Today, Forsea Foods announced they have successfully created what they claim is the world’s first prototype of cell-cultivated freshwater eel. Working with Katsumi Kusumoto, executive chef of Tokyo’s vegan restaurant SAIDO, the Israel-based startup crafted two traditional Japanese dishes using the cultivated eel: unagi kabayaki and unagi nigiri.

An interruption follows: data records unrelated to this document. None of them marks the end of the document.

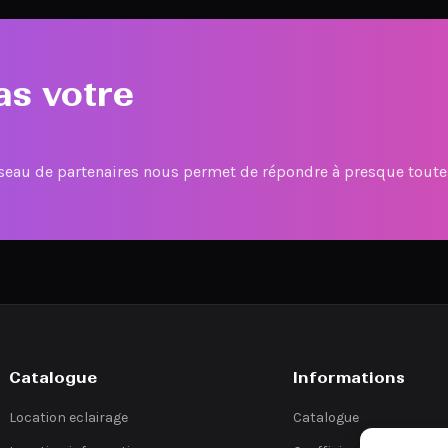
as votre
éseau de partenaires nous permet de répondre à presque tout
Catalogue
Informations
Location eclairage
Catalogue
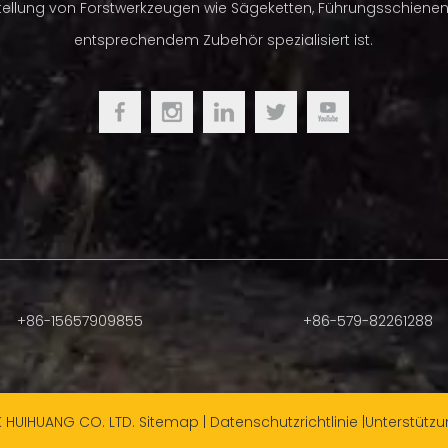
tellung von Forstwerkzeugen wie Sägeketten, Führungsschiene
entsprechendem Zubehör spezialisiert ist.
+86-15657909855
+86-579-82261288
K HUIHUANG CO. LTD.
Sitemap
|
Datenschutzrichtlinie
|Unterstütz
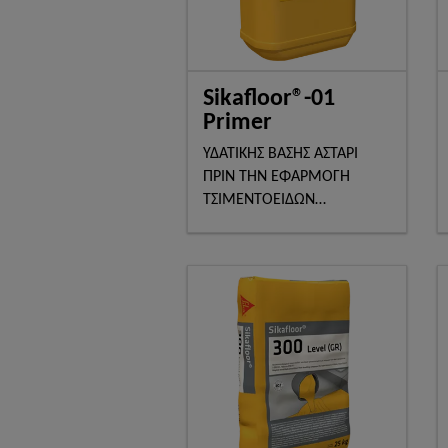
Sikafloor®-01
Primer
ΥΔΑΤΙΚΗΣ ΒΑΣΗΣ ΑΣΤΑΡΙ
ΠΡΙΝ ΤΗΝ ΕΦΑΡΜΟΓΗ
ΤΣΙΜΕΝΤΟΕΙΔΩΝ
ΑΥΤΟΕΠΙΠΕΔΟΥΜΕΝΩΝ
ΚΟΝΙΑΜΑΤΩΝ ΔΑΠΕΔΟΥ Ή
ΚΟΛΛΩΝ ΠΛΑΚΙΔΙΩΝ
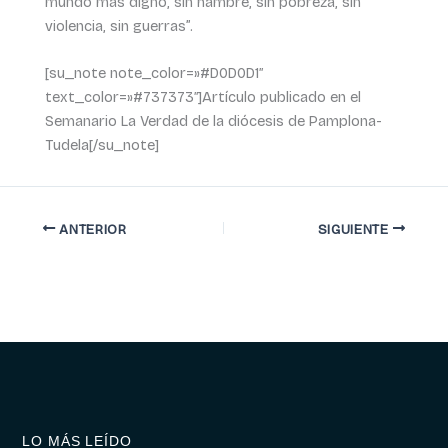
mundo más digno, sin hambre, sin pobreza, sin
violencia, sin guerras”.
[su_note note_color=»#D0D0D1″
text_color=»#737373″]Artículo publicado en el
Semanario La Verdad de la diócesis de Pamplona-
Tudela[/su_note]
ANTERIOR
SIGUIENTE
LO MÁS LEÍDO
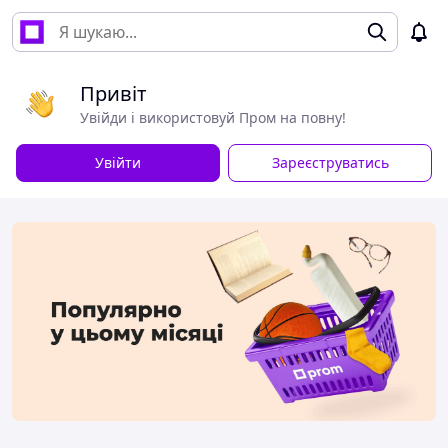
Привіт
Увійди і використовуй Пром на повну!
Увійти
Зареєструватись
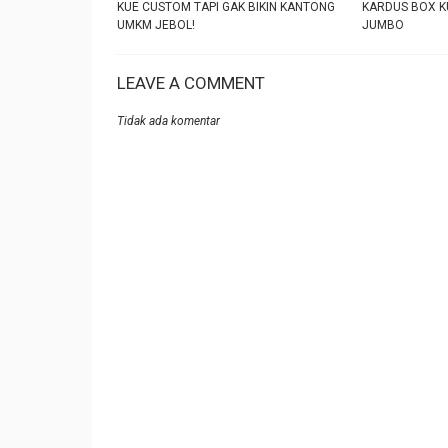
KUE CUSTOM TAPI GAK BIKIN KANTONG
KARDUS BOX K
UMKM JEBOL!
JUMBO
LEAVE A COMMENT
Tidak ada komentar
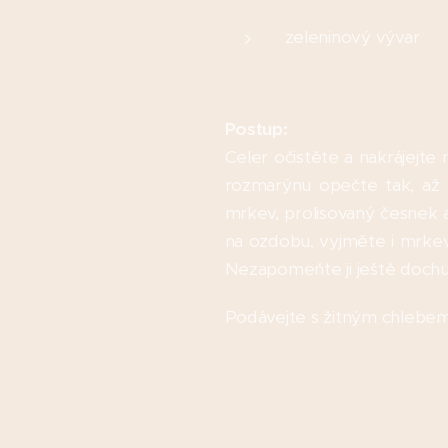
zeleninový vývar
Postup:
Celer očistěte a nakrájejte 
rozmarýnu opečte tak, až z
mrkev, prolisovaný česnek 
na ozdobu, vyjměte i mrkev, 
Nezapomeňte ji ještě dochut
Podávejte s žitným chlebem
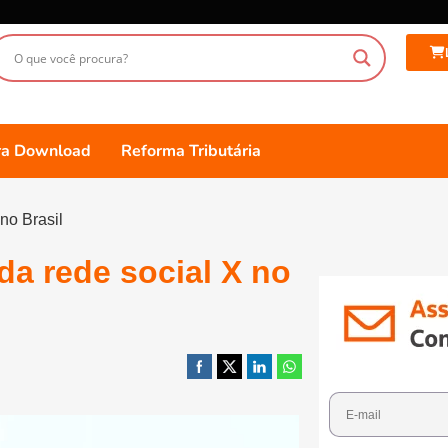
ara Download
Reforma Tributária
no Brasil
a rede social X no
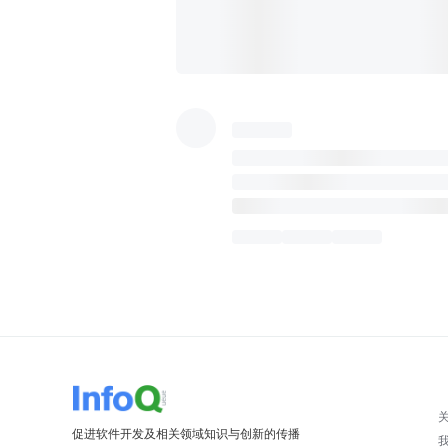
促进软件开发及相关领域知识与创新的传播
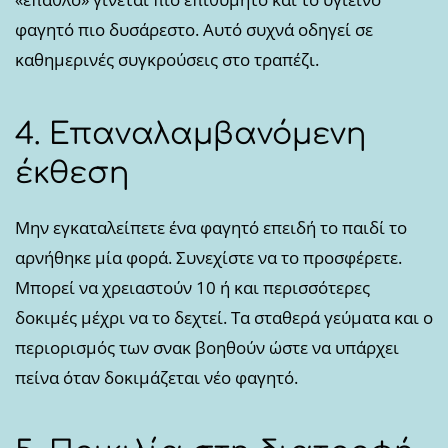
φαγητό πιο δυσάρεστο. Αυτό συχνά οδηγεί σε
καθημερινές συγκρούσεις στο τραπέζι.
4. Επαναλαμβανόμενη
έκθεση
Μην εγκαταλείπετε ένα φαγητό επειδή το παιδί το
αρνήθηκε μία φορά. Συνεχίστε να το προσφέρετε.
Μπορεί να χρειαστούν 10 ή και περισσότερες
δοκιμές μέχρι να το δεχτεί. Τα σταθερά γεύματα και ο
περιορισμός των σνακ βοηθούν ώστε να υπάρχει
πείνα όταν δοκιμάζεται νέο φαγητό.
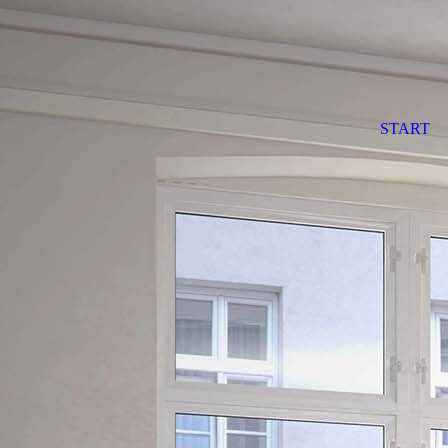
START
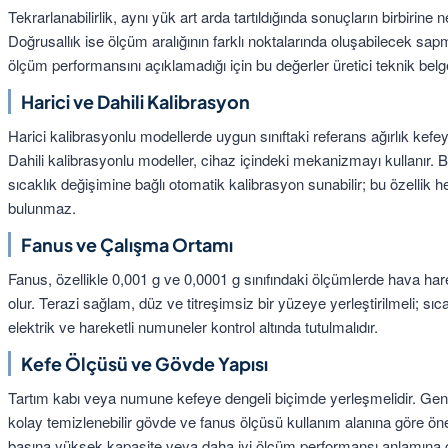
Tekrarlanabilirlik, aynı yük art arda tartıldığında sonuçların birbirine
Doğrusallık ise ölçüm aralığının farklı noktalarında oluşabilecek sapma
ölçüm performansını açıklamadığı için bu değerler üretici teknik belge
Harici ve Dahili Kalibrasyon
Harici kalibrasyonlu modellerde uygun sınıftaki referans ağırlık kefeye 
Dahili kalibrasyonlu modeller, cihaz içindeki mekanizmayı kullanır.
sıcaklık değişimine bağlı otomatik kalibrasyon sunabilir; bu özellik 
bulunmaz.
Fanus ve Çalışma Ortamı
Fanus, özellikle 0,001 g ve 0,0001 g sınıfındaki ölçümlerde hava har
olur. Terazi sağlam, düz ve titreşimsiz bir yüzeye yerleştirilmeli; sıca
elektrik ve hareketli numuneler kontrol altında tutulmalıdır.
Kefe Ölçüsü ve Gövde Yapısı
Tartım kabı veya numune kefeye dengeli biçimde yerleşmelidir. Gen
kolay temizlenebilir gövde ve fanus ölçüsü kullanım alanına göre ön
başına yüksek kapasite veya daha iyi ölçüm performansı anlamına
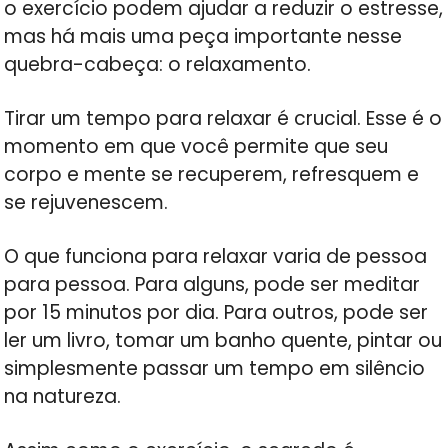
o exercício podem ajudar a reduzir o estresse,
mas há mais uma peça importante nesse
quebra-cabeça: o relaxamento.
Tirar um tempo para relaxar é crucial. Esse é o
momento em que você permite que seu
corpo e mente se recuperem, refresquem e
se rejuvenescem.
O que funciona para relaxar varia de pessoa
para pessoa. Para alguns, pode ser meditar
por 15 minutos por dia. Para outros, pode ser
ler um livro, tomar um banho quente, pintar ou
simplesmente passar um tempo em silêncio
na natureza.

The company chose cell-cultivated eel as its initial focus for a couple of reasons: First, the eel remains one of the most popular seafoods in Japan and sushi restaurants worldwide, which has put the population of this seafood under significant stress due to overfishing. Second, it’s a premium fish, which means initial pricing for the product will be much higher than commodified categories of fish or meat.
“Unagi is an enduring favorite in Japan,” said Kusumoto. “Its timeless appeal, however, is impacted by a growing awareness among the Japanese population of the need to take a more sustainable approach. It’s been a thrilling journey to join forces with emerging innovators, and working together to deliver the traditional unagi indulgence with a clear eco-conscience.”
Forsea’s novel approach uses organoid technology to create 3D microtissues of fat and muscle, which differentiate into edible cells without scaffold support. This simplifies production and enhances scalability, addressing major industry challenges.
“Forsea is at the forefront of addressing critical environmental issues,” says Roee Nir, CEO and co-founder. “Our cultured unagi aims to offer a genuine seafood experience without the ecological footprint.”
The company is eyeing commercial launch in 2025, targeting Japan, Asia, the EU, and the US.